Dive Brief:
- A new study from the MIT Center for Energy and Environmental Policy Research concludes low natural gas prices are the primary cause of nuclear plants' struggles in organized markets — not renewable energy. Stagnant load "has a relatively small but statistically significant" impact, the researcher concluded.
- MIT researcher Jesse Jenkins used a time series linear regression to estimate pricing variables at 33 individual reactors in PJM from 2008 through 2016. Jenkins concluded that natural gas price declines are "the dominant driver of reduced electricity prices at the 19 nuclear power stations over this period."
- Jenkins' work is the second recent analysis to reach this conclusion, and it comes at an awkward time for the Trump Administration, which has been pushing for cost recovery for fossil-fuel plants that have a 90-day fuel supply on hand.
Dive Insight:
The U.S. Department of Energy proposed last year to provide cost recovery to coal and nuclear plants via payments for plants that had significant on-site fuel. The DOE reasoned these plants had been disadvantaged by subsidies given to renewable projects, in addition to costly regulations, and the retirements threatened the resilience of the grid.
But the Federal Energy Regulatory Commission rejected the proposed rule on Monday, handing it over to the grid operators to ultimately resolve the issue. Even so, the spate of nuclear retirements have set off a discussion over whether or not the value the resource for its carbon-free energy in organized markets. Since 2013 a half dozen nuclear reactors in the United States have closed permanently, and up to 23 others announced that they plan to retire before their operating licenses run out.
The other analysis, mentioned earlier, comes out of Lawrence Berkeley National Laboratory and Argonne National Laboratory.
"There is little relationship between the location of recent (2010‐2016) coal, nuclear and other thermal retirements and [renewable] penetration levels," researchers concluded in Impacts of Variable Renewable Energy on Bulk Power System Assets, Pricing, and Costs.

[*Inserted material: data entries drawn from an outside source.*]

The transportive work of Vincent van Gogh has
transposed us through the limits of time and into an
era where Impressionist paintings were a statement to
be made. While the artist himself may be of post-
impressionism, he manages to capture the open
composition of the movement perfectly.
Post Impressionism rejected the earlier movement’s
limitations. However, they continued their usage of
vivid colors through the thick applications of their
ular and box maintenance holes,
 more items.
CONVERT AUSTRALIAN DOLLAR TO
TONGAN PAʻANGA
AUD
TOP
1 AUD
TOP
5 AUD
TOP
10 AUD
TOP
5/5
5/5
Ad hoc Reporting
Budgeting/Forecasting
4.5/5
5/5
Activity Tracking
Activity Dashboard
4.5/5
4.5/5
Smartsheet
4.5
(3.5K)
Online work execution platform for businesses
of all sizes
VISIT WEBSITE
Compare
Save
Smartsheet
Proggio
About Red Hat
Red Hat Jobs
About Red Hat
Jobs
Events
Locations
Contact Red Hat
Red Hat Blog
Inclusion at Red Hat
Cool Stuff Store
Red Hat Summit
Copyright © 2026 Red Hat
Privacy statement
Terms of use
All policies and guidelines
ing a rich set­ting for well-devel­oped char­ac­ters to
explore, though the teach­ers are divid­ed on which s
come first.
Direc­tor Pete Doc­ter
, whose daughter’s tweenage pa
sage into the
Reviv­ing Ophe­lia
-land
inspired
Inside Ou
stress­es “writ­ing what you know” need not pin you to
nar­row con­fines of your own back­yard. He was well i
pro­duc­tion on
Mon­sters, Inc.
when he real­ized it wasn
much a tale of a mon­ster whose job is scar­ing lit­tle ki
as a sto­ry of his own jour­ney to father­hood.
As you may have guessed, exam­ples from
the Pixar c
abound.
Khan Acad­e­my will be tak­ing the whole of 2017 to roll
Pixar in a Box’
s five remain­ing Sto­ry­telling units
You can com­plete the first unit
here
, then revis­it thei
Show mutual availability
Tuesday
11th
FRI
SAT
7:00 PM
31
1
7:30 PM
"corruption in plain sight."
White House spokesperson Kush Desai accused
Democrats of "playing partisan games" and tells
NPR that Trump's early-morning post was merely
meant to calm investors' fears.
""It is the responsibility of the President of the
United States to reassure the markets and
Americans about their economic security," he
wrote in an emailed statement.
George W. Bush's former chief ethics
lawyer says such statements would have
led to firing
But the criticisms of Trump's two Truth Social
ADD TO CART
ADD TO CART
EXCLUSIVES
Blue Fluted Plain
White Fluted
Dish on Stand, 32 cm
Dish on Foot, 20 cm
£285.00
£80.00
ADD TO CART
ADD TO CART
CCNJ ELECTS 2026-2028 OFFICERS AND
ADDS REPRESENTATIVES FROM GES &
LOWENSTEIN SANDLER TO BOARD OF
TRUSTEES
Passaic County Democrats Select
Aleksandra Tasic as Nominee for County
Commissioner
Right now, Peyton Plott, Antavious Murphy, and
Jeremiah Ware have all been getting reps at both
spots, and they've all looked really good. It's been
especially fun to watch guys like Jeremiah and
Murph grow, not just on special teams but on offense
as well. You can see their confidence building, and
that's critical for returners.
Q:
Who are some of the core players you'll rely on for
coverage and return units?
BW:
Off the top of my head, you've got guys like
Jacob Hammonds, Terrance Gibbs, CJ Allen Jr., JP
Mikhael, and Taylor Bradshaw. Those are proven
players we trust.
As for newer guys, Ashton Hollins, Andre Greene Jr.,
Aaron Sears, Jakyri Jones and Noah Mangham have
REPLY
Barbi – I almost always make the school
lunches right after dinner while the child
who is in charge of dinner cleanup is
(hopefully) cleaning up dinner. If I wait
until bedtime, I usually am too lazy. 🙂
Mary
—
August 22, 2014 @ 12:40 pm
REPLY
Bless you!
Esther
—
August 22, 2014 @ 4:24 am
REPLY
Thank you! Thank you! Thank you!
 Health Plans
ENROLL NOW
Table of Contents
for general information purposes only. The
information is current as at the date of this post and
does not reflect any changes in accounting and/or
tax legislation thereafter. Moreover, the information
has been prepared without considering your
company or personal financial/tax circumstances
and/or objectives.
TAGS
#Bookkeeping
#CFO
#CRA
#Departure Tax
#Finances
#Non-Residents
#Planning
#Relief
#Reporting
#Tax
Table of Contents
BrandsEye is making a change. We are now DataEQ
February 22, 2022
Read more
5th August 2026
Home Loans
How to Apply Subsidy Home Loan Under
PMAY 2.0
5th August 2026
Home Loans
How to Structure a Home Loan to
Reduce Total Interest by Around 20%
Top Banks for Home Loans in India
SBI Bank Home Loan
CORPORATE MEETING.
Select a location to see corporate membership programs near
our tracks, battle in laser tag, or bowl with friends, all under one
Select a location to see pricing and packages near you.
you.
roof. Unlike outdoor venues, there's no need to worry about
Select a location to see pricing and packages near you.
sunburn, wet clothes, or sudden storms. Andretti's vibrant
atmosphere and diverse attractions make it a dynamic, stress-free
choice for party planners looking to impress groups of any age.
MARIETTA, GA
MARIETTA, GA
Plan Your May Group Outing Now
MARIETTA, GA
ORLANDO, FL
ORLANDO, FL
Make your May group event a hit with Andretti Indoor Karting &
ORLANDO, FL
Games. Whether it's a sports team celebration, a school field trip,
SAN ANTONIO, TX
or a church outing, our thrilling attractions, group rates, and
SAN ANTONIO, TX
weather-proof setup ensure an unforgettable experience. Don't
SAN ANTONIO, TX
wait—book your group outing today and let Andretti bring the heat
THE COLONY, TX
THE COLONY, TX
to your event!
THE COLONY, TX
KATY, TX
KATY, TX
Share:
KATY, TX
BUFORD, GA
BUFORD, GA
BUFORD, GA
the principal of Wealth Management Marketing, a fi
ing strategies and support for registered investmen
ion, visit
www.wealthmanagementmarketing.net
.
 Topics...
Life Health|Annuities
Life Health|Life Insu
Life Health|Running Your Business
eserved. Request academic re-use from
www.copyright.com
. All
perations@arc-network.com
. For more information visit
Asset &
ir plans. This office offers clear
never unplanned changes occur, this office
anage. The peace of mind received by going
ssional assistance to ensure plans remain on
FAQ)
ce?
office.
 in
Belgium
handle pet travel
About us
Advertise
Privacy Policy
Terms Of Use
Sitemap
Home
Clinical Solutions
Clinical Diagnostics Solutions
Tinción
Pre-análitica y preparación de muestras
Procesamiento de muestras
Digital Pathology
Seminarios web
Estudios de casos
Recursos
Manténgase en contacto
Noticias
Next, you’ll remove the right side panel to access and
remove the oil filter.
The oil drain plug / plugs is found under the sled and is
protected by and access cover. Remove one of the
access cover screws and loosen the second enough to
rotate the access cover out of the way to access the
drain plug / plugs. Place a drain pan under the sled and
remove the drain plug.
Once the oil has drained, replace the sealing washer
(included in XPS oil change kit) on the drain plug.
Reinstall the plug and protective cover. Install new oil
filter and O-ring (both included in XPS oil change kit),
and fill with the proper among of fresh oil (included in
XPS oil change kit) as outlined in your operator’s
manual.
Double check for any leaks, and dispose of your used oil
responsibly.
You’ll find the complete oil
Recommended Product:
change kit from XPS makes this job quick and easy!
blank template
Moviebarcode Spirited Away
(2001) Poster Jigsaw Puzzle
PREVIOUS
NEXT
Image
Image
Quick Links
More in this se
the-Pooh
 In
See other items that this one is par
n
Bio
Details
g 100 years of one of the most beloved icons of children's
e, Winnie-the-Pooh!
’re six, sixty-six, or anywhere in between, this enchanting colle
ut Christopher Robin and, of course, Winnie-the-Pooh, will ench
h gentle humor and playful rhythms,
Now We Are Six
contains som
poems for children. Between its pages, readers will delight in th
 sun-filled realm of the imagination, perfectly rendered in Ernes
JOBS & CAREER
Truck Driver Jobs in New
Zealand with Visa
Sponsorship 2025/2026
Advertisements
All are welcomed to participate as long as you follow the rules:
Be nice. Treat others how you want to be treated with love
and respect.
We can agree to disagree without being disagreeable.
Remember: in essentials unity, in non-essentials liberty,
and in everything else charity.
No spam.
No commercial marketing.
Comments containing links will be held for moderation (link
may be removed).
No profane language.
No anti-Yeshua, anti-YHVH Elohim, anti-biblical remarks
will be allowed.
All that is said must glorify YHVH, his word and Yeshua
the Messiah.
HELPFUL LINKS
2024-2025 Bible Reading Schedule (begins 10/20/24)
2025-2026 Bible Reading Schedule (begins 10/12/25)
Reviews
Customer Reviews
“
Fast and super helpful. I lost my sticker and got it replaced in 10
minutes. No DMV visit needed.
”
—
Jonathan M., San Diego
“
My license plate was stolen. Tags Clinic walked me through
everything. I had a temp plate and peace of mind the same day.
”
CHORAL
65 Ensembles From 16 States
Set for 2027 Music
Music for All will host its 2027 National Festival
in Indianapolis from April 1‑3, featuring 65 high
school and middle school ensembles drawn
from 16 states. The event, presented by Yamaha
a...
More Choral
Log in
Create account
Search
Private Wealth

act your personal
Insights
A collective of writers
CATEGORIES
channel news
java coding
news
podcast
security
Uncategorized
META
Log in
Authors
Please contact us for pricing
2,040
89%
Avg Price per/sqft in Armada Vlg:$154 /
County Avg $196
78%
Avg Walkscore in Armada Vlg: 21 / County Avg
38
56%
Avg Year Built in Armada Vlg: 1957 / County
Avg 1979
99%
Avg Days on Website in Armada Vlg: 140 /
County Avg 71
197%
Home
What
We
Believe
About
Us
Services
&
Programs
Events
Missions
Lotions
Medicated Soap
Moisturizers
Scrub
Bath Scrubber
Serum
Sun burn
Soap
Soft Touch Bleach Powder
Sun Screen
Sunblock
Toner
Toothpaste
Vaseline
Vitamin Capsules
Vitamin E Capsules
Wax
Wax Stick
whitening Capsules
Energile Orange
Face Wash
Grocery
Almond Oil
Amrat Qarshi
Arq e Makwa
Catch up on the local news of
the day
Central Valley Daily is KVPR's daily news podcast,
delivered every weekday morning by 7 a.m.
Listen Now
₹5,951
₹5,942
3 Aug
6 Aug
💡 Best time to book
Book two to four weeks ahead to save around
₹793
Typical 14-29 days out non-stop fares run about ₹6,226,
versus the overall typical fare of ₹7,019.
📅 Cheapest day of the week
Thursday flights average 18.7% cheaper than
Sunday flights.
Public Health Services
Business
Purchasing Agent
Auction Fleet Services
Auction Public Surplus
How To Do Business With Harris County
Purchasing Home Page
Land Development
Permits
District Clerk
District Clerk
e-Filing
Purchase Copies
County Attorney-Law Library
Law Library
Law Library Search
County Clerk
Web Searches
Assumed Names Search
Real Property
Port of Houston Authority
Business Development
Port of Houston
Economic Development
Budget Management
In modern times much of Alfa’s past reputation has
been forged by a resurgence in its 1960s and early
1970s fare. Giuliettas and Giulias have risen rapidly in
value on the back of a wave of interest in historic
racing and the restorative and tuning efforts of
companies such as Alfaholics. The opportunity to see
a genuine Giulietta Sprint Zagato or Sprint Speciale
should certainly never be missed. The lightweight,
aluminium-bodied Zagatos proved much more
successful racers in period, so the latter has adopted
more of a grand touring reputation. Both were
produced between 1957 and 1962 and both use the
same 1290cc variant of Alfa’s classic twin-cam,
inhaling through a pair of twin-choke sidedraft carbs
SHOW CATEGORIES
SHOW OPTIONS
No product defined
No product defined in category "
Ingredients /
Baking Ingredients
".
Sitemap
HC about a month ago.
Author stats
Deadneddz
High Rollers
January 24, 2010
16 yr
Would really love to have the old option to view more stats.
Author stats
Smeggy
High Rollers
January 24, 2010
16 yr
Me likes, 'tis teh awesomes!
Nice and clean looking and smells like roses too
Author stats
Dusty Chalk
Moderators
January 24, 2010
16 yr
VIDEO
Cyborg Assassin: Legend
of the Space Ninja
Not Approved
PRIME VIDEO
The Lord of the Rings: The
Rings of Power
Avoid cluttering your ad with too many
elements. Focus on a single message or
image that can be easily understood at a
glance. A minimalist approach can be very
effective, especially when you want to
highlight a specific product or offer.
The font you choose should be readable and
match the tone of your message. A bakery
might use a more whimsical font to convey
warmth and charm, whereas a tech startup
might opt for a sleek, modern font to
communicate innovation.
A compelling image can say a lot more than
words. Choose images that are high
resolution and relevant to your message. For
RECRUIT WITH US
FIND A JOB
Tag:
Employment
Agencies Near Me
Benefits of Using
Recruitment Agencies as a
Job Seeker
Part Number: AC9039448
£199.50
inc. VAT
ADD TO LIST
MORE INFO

In PJM, Jenkins' work found average day-ahead electricity market prices fell 55% from 2008 to 2016, with prices at individual nuclear plants in the PJM region declining between 47% and 69%.
While environmental advocates always cheer a coal plant closure, nuclear plants are a different beast. They generate more emissions-free energy than any other source in the United States, and yet these facilities are retiring early because they are losing money. It raises the question of how necessary nuclear plants are to decarbonize the grid.
"The transition from coal to natural gas in the U.S. electricity mix, the rise of wind generation, and declining electricity consumption have all helped reduce emissions of both carbon dioxide and criteria pollutants in recent years," Jenkins points out. "Nuclear generators in the PJM region alone produce roughly as much electricity as all wind and utility-scale solar power plants in the U.S. as of 2016."
"If cheap natural gas, growing wind generation, or lower electricity demand eventually lead to widespread retirement of existing nuclear plants, the net environmental benefits of these trends would be significantly reduced." Jenkins concluded.
Clarification: The post has been clarified to note that the paper came from the MIT Center for Energy and Environmental Policy Research.